Cuando el senador Jorge Lavandero hizo su entrada en la cámara todas las miradas se dirigieron hacia él. “¿Dónde están?”, rezaba una gran lona de plástico que envolvía su cuerpo y en la que era posible leer los nombres de cientos de desaparecidos.

Aquel 11 de marzo de 1998, el general Augusto Pinochet estrenaba su condición de senador vitalicio. Habían pasado ya ocho años desde que, tras salir derrotado en un plebiscito para decidir sobre su continuidad al frente del país, el comandante en jefe del ejército chileno había transigido con el retorno de la democracia.
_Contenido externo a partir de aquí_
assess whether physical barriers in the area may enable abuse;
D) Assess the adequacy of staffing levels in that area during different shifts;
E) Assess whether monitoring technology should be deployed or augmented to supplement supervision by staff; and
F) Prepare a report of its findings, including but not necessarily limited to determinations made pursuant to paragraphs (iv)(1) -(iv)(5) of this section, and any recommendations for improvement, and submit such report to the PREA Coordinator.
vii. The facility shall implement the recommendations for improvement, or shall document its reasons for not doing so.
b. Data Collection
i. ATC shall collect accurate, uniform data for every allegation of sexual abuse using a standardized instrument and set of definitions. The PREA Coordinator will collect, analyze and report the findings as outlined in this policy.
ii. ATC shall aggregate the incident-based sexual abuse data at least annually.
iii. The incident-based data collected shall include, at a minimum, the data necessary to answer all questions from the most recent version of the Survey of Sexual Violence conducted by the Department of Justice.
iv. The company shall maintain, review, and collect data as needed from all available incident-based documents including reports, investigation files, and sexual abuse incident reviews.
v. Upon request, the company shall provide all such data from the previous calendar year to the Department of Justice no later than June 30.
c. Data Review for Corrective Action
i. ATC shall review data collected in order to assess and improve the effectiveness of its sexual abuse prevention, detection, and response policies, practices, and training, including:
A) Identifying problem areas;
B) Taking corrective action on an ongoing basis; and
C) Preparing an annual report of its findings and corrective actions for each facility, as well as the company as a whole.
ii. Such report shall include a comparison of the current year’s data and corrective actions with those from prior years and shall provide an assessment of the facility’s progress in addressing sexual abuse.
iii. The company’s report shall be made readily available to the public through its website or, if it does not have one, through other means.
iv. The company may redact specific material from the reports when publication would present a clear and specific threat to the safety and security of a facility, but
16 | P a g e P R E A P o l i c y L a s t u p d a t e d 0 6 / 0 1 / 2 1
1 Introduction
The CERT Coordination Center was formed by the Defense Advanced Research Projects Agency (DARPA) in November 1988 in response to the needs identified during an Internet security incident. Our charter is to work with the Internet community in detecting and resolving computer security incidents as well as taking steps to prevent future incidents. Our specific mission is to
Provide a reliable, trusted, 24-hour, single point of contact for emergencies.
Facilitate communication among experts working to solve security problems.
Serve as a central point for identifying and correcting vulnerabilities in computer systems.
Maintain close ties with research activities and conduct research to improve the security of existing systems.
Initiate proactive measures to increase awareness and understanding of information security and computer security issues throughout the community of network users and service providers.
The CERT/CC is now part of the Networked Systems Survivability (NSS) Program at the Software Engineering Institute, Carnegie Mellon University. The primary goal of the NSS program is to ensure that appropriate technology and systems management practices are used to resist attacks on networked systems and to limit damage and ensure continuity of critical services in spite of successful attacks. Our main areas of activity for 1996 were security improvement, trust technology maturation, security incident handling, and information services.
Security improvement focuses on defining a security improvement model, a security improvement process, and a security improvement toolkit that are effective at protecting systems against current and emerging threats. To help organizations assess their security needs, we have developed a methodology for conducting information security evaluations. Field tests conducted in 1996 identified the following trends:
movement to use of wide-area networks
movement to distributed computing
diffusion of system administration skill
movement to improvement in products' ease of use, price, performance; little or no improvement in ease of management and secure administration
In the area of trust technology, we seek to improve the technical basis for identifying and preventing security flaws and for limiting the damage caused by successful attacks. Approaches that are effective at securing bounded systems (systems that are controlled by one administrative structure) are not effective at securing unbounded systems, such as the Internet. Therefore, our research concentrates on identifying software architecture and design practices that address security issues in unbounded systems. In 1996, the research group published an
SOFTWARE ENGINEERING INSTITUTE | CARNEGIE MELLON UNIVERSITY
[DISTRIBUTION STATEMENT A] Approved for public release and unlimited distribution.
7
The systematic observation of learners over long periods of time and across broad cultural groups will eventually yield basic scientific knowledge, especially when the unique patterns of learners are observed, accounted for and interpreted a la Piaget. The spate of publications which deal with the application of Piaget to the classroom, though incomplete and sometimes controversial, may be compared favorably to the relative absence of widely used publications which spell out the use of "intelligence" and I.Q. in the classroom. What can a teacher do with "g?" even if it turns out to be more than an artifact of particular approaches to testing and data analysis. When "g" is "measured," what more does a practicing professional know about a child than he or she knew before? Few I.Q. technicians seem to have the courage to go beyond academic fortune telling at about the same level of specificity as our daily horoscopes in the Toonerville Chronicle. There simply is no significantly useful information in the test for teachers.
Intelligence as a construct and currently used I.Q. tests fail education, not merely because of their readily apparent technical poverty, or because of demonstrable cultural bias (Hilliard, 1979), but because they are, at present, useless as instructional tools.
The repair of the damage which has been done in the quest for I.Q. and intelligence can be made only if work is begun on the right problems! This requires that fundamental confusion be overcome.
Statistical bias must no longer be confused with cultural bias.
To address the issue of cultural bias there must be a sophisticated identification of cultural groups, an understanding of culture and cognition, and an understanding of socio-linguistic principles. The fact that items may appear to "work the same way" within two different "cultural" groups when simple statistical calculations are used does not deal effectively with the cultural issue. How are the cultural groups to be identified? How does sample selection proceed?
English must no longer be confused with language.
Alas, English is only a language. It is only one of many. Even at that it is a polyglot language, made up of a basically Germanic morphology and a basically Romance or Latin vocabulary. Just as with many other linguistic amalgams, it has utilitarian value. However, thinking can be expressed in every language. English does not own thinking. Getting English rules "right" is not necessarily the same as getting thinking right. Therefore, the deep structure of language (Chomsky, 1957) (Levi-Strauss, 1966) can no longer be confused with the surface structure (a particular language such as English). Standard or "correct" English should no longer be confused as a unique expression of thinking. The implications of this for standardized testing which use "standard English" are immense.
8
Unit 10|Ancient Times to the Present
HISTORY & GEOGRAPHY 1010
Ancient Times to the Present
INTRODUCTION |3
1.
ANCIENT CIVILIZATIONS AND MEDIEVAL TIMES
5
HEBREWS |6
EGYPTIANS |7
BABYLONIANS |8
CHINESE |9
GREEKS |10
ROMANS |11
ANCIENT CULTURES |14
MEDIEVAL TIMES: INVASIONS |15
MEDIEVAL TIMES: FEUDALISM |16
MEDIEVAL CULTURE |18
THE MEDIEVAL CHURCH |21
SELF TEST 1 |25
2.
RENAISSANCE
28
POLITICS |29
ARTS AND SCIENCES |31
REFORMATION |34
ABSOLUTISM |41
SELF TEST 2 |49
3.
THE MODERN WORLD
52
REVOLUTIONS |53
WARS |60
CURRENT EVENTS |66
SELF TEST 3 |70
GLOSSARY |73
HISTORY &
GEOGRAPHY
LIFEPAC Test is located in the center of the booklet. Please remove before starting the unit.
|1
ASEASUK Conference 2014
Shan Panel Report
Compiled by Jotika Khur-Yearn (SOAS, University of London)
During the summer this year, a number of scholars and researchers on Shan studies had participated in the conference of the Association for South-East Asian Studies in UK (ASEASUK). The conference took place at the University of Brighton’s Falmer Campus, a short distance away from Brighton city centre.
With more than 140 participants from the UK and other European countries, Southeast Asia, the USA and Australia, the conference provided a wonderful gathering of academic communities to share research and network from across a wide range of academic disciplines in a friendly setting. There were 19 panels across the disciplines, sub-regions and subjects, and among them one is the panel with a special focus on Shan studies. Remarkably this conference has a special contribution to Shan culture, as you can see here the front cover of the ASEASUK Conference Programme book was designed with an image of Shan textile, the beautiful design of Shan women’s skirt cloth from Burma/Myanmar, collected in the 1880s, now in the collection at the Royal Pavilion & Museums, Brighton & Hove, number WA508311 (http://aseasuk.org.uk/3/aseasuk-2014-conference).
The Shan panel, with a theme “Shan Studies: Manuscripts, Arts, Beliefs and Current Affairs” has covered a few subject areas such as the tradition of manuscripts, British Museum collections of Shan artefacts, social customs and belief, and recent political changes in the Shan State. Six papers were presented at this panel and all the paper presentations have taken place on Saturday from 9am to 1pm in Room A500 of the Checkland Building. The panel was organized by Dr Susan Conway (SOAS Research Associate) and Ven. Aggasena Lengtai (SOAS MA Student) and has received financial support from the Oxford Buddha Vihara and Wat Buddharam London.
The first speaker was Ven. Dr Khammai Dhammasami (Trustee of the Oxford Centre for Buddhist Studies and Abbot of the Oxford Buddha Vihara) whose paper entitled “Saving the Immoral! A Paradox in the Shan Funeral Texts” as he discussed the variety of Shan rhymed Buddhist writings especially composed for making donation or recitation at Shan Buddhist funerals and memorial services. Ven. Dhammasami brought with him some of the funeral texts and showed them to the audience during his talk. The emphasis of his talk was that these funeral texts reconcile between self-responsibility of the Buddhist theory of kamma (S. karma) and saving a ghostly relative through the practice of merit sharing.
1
Pero la acción de Lavandero suponía una muestra más de las muchas heridas que aún permanecían abiertas en un país que había optado por dejar atrás los desmanes de 17 años de dictadura para favorecer una transición lo menos desgarradora posible.

Más de 3.000 crímenes –entre muertos y desaparecidos- habían quedado sin culpables por mor de las leyes de amnistía con las que los propios responsables de la dictadura militar se habían blindado ante la justicia chilena antes de ceder el poder.

Más de 3.000 crímenes habían quedado sin culpables por mor de las leyes de amnistía con que se había blindado el dictador

Esa seguridad interna, que permitía a Pinochet asistir impasible, con una leve sonrisa de desdén perfilada en su rostro, a los tumultos que ocasionaba su presencia en el Senado, contrastaba, en cambio, con las iniciativas que, en distintos países, procuraban que aquellos delitos no quedaran impunes.

Entre éstos, España ocupaba un lugar destacado. Sería un jurista valenciano, Joan Garcés, quien más empeño pondría en que la Justicia española investigara las masacres cometidas por los responsables de la dictadura chilena. Garcés había sido un asesor muy cercano al presidente Salvador Allende y testigo directo del derrocamiento de éste a manos de Pinochet. Al producirse el asalto al Palacio de La Moneda, el propio Allende exhortó a Garcés a escapar y “contar al mundo lo que ha ocurrido”.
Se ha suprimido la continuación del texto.